The mausoleum itself lies at the very back of the temple, up a flight of stone steps and looking out over the countryside. A small wooden building marks the entrance to the tomb which is a stone room built into the hillside itself. The tomb is surrounded by a pair of stone walls which represent the separation of the spiritual world and the secular world.
Festival of Lights
Every April, Eifuku-ji holds the Taishi Shotoe Festival of Lights. This is a spectacular illumination festival in which more than 10,000 candles of various colours are placed around the temple and adjoining park.
At the base of the mausoleum steps, the candles are arranged in the shape of the kanji character WA. This character holds a double importance both in its meaning of "harmony" and as the historical name of Japan during Shotoku Taishi's time.
Elsewhere around the grounds, the candles are laid out in other patterns including a monkey, a phoenix, and cherry blossoms. Within the park, stalls selling popular festival food are set up and live music is played from the bandstand. Most of the candles are funded by donations so families will have some fun trying to find their own candle among the multitude.
Town of Ancient Graves
The small town of Taishi-cho itself is an extremely important area linked to the Asuka Period, when Shotoku Taishi lived. Not far from Eifuku-ji you can find the officially designated graves for three ancient Emperors; Bidatsu-Tenno, Kotoku-Tenno and Prince Shotoku's father, Yomei-Tenno. The grave of Empress Suiko, for whom Shotoku Taishi acted as regent, is also nearby, surrounded by farmland.
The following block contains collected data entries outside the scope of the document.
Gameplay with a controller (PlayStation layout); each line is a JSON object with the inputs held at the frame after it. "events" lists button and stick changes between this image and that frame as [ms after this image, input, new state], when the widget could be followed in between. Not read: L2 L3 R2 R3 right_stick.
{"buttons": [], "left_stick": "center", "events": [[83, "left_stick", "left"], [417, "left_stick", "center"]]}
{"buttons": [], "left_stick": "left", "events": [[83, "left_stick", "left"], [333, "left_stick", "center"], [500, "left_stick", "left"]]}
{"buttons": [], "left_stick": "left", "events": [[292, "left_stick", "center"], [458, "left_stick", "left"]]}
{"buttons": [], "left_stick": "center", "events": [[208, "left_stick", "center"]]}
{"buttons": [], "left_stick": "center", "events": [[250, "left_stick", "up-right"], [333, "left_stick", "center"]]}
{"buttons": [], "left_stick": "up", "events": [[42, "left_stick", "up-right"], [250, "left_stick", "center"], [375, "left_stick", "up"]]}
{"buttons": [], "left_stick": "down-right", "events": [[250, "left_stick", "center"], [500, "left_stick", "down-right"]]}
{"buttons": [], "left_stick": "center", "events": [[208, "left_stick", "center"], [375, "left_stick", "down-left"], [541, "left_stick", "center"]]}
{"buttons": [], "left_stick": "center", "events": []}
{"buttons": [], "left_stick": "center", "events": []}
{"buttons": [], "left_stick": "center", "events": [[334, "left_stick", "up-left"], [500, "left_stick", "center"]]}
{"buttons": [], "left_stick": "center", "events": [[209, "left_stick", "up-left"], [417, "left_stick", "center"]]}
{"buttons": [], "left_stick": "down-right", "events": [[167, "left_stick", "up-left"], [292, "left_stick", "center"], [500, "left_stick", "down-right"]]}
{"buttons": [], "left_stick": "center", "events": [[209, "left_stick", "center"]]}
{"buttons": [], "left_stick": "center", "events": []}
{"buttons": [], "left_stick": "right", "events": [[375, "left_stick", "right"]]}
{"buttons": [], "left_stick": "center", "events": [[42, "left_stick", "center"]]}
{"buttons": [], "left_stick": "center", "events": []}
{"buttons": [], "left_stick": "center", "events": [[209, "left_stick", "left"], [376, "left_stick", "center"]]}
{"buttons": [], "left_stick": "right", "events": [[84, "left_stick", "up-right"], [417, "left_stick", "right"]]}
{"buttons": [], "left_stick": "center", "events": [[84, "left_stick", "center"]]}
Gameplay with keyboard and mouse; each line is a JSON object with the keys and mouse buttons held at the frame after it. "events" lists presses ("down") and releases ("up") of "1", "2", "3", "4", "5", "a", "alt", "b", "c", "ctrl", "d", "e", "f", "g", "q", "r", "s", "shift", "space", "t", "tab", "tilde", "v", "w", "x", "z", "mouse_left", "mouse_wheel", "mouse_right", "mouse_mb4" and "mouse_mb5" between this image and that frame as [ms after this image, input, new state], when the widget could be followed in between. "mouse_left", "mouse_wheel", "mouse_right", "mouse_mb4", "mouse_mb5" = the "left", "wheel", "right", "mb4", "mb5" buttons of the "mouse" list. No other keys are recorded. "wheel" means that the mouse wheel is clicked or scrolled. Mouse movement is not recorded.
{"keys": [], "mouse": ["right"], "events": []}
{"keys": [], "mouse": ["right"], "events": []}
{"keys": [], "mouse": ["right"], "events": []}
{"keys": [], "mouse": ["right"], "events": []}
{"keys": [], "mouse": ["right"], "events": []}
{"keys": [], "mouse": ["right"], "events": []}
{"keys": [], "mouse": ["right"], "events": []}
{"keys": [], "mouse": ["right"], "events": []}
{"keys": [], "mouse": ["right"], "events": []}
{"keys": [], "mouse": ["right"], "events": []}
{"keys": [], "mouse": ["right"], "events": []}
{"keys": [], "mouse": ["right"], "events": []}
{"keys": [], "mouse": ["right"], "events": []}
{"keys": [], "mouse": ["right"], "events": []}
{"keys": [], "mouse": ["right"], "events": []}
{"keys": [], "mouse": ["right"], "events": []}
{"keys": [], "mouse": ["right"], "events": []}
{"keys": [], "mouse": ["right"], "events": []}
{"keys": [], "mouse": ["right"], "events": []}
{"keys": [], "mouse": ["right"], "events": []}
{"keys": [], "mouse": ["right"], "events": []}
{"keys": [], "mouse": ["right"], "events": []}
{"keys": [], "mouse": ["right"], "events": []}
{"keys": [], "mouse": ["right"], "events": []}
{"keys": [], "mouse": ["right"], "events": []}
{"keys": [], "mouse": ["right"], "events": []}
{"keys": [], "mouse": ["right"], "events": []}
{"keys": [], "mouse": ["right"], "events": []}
There is one final, significant grave although this one is quite hard to find. Ono-no-Imoko was the lead diplomat who, along with Takamuko-no-Kuromaro delivered Prince Shotoku's famous letter to China. All five of these ancient tombs require quite a bit of walking but it does make for an interesting stroll for history enthusiasts looking to check them off of their list.
Eifuku-ji is a fascinating hidden gem at the heart of one of the most historically important small towns in Osaka Prefecture.